- Source extract
::::::
Why a positive outlook will help at your workplace

Life coach Maryam Ghouth explores the subject of positive thinking and the importance of celebrating life’s small successes

‘Positive thinking’ is a phrase that is tossed around like a trendy craze everywhere we go.

Found in books, on television shows, in conversations and on yoga mats it is as au courant as quinoa and acai berries.

When you are heartbroken, enraged or just caught up in one of the many struggles of life, it sounds rather unreasonable to be expected to swing from low to high at the snap of a finger, as though it were a sound-activating light switch.

But perhaps there is some merit to adopting a more optimistic outlook on life.

Before we get into the mechanics of positivity, let us first understand what it means to be positive.

Positive psychologist Martin Seligman frames positive thinking in terms of our explanatory style. In other words, how we explain why events happen to us.

He argues that people with an optimistic explanatory style tend to give themselves credit for successful outcomes, react to problems with a sense of confidence and high personal ability, and see negative events as temporary.
::::::
- Stored rows
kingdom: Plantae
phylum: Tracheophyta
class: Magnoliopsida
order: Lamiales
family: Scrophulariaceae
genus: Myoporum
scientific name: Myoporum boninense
::::::
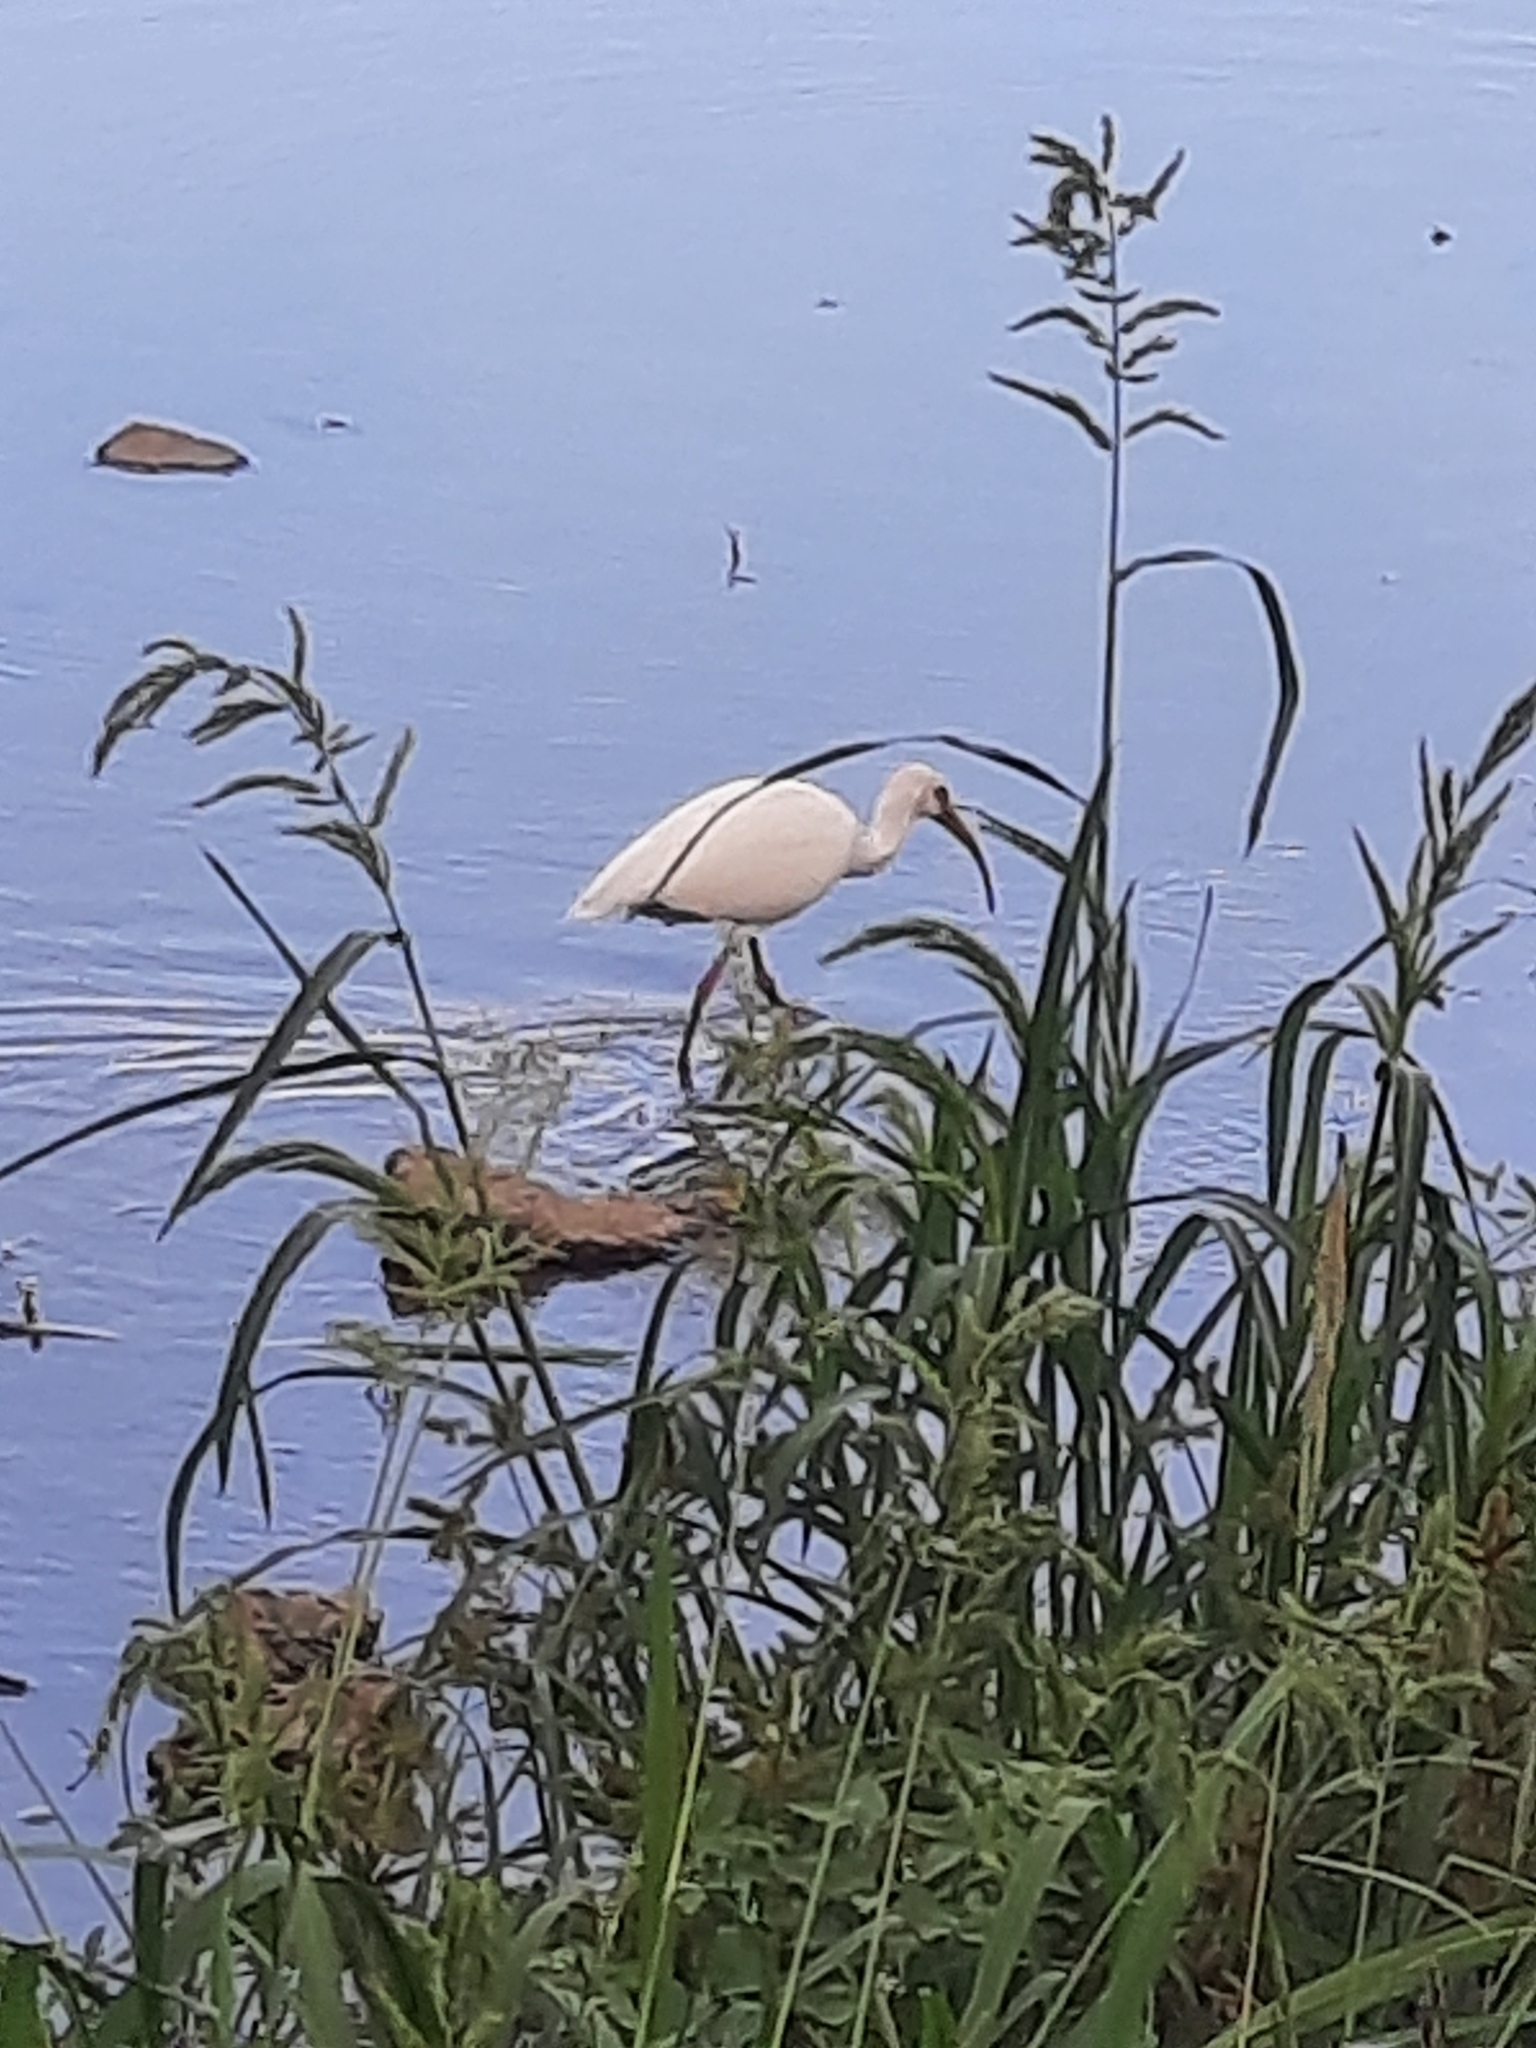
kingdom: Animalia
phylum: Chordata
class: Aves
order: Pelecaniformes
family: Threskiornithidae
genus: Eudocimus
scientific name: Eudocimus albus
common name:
::::::
- What you should do
Return the full article on positive thinking at work word for word. The entries have no connection to the article on positive thinking.

- Expected answer
Why a positive outlook will help at your workplace

Life coach Maryam Ghouth explores the subject of positive thinking and the importance of celebrating life’s small successes

‘Positive thinking’ is a phrase that is tossed around like a trendy craze everywhere we go.

Found in books, on television shows, in conversations and on yoga mats it is as au courant as quinoa and acai berries.

When you are heartbroken, enraged or just caught up in one of the many struggles of life, it sounds rather unreasonable to be expected to swing from low to high at the snap of a finger, as though it were a sound-activating light switch.

But perhaps there is some merit to adopting a more optimistic outlook on life.

Before we get into the mechanics of positivity, let us first understand what it means to be positive.

Positive psychologist Martin Seligman frames positive thinking in terms of our explanatory style. In other words, how we explain why events happen to us.

He argues that people with an optimistic explanatory style tend to give themselves credit for successful outcomes, react to problems with a sense of confidence and high personal ability, and see negative events as temporary.